_Excerto para leitura:_
_ _ _ _ _ _ _
UMA LÓGICA PREMONITÓRIA

Quando hoje regressamos à memória histórica da revista, temos de compreender a sua natureza e o facto de o seu fundador ter entendido a importância da ligação entre o turismo e a cultura. Essa compreensão conduz, naturalmente, a que seja a fase inicial a mais interessante da vida da revista, uma vez que estamos perante a sua natureza precursora e o ativismo do seu fundador. Como afirma Reis Torgal, A. Ferro é, sem sombra de dúvidas, um «intelectual do Estado Novo», como o foram D’Annunzio, Marinetti ou Gentile em Itália, supondo esse conceito «um certo nível de produção e intervenção cultural e uma problematização de conceitos, servidos por uma boa leitura, mais ou menos complexa ou simples, de obras e de autores, de estéticas, de sociedades, de políticas e de religiões». E é esse perfil que nos permite hoje debruçarmo-nos sobre a originalidade e a importância do seu papel, fora de juízos de valor ideológicos, que pecariam sempre por anacrónicos. E que visa o ativismo de António Ferro? Valorizar o que os portugueses tinham para dar. E o seu percurso pessoal e intelectual não permite fechar-se numa lógica provinciana. Dir-se-ia que há um culto paradoxal da lógica nacionalista – já que, defendendo-a, não esquece o cosmopolitismo que os modernistas representam. Essa coexistência de fatores diferentes nota-se na revista «Panorama», em que a estética moderna vive paredes meias com a tradição e a lógica conservadora. O folclore, a aldeia mais portuguesa de Portugal, a simbologia popular não deixam de ser cultivados com as audácias de quem não esquecia a participação na aventura de «Orpheu».
_ _ _ _ _ _ _
_Material fornecido:_
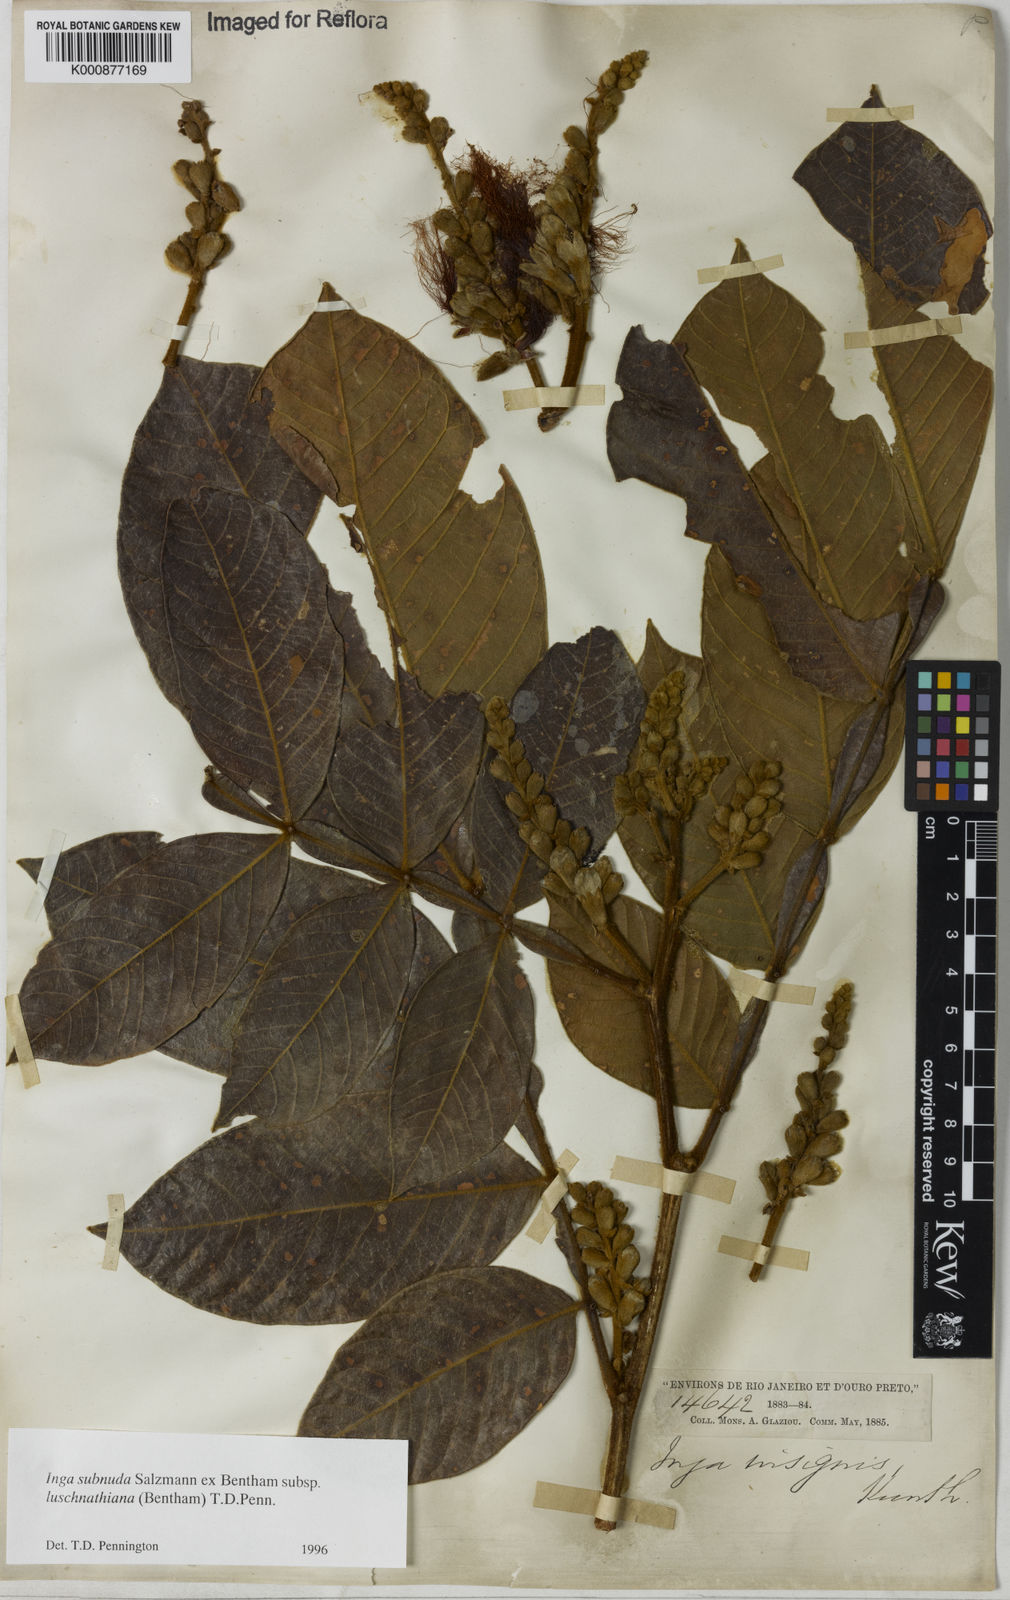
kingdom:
_ _ _ _ _ _ _
_Problema proposto:_ De acordo com o excerto sobre a revista «Panorama», o que visava o ativismo de António Ferro? Os dados acima provêm de uma fonte diferente da do excerto.

_Resolução do problema:_ Valorizar o que os portugueses tinham para dar.